(Stored records)

= = =

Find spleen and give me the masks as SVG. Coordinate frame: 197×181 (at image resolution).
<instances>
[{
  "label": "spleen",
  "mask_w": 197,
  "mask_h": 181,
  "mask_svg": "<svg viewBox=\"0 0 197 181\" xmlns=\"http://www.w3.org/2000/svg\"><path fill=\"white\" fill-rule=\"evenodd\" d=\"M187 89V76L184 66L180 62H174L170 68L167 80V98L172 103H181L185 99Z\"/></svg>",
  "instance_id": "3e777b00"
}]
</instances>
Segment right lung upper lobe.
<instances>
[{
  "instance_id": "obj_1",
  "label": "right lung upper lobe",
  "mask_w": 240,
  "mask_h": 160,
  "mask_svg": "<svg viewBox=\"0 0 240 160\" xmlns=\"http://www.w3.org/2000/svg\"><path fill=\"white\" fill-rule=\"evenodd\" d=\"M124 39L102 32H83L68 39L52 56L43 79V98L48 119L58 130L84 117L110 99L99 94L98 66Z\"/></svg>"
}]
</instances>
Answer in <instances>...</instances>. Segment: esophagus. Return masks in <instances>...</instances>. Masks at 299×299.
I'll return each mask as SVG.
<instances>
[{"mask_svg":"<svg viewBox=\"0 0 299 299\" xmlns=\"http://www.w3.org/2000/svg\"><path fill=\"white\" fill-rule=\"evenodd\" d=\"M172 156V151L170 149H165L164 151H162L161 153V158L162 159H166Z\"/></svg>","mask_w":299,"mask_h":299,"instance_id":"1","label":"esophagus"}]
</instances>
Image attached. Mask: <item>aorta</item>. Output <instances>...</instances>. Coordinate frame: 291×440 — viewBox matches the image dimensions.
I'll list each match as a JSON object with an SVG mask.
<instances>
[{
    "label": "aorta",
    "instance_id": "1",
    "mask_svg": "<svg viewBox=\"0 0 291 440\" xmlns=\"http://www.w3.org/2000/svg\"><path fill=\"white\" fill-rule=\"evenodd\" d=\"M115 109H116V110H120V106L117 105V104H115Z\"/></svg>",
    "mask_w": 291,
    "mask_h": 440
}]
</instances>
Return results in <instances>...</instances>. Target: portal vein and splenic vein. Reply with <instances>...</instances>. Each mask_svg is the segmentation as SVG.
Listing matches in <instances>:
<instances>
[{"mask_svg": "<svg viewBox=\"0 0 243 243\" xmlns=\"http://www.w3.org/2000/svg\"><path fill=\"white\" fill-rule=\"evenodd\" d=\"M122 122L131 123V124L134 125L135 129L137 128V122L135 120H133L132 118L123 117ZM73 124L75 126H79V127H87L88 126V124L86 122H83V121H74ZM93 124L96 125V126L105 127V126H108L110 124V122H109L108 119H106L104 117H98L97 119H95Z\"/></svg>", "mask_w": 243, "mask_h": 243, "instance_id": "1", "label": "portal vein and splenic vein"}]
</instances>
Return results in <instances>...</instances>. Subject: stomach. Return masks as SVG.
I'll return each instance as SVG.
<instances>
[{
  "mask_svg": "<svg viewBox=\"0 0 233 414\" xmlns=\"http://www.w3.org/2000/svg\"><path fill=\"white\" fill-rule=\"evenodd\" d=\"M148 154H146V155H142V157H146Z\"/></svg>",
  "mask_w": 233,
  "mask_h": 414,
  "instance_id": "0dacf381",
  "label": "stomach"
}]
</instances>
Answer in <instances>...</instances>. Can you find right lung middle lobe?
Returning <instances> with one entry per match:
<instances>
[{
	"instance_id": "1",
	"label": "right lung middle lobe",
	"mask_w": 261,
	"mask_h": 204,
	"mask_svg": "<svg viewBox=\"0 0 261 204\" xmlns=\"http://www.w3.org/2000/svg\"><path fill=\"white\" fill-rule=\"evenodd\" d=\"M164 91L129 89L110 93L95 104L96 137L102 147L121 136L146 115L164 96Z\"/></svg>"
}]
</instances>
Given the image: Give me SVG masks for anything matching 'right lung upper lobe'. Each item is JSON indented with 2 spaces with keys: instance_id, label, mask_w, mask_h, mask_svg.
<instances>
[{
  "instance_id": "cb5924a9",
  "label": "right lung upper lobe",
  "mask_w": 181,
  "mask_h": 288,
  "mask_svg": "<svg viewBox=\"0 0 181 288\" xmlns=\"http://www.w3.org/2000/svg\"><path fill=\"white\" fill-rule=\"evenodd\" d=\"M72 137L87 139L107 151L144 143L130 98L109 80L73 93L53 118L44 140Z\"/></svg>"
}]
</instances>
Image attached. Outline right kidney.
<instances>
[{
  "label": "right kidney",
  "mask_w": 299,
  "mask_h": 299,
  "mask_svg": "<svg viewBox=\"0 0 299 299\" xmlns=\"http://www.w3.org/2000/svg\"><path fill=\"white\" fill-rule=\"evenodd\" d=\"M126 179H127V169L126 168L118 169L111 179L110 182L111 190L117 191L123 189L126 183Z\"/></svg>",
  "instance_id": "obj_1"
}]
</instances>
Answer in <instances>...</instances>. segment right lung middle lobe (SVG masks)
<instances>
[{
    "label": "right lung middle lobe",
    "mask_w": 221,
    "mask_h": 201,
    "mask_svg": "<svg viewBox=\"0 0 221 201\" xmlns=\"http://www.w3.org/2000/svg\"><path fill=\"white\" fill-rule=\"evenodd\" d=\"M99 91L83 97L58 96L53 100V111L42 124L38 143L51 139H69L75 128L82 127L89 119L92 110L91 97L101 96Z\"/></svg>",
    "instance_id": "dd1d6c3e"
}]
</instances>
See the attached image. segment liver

= = =

Description of the task - Locate each line of the entries above that contains the word "portal", and copy every such line.

Task solution -
Return results in <instances>...</instances>. Target: portal vein and splenic vein. Reply with <instances>...</instances>. Each mask_svg is the segmentation as SVG.
[{"mask_svg": "<svg viewBox=\"0 0 243 243\" xmlns=\"http://www.w3.org/2000/svg\"><path fill=\"white\" fill-rule=\"evenodd\" d=\"M122 122L131 123V124L134 125L135 129L137 128V122L135 120H133L132 118L123 117ZM73 124L75 126H79V127H87L88 126V124L86 122H83V121H74ZM93 124L96 125V126L105 127V126H108L110 124V122H109L108 119H106L104 117H98L97 119H95Z\"/></svg>", "mask_w": 243, "mask_h": 243, "instance_id": "1", "label": "portal vein and splenic vein"}]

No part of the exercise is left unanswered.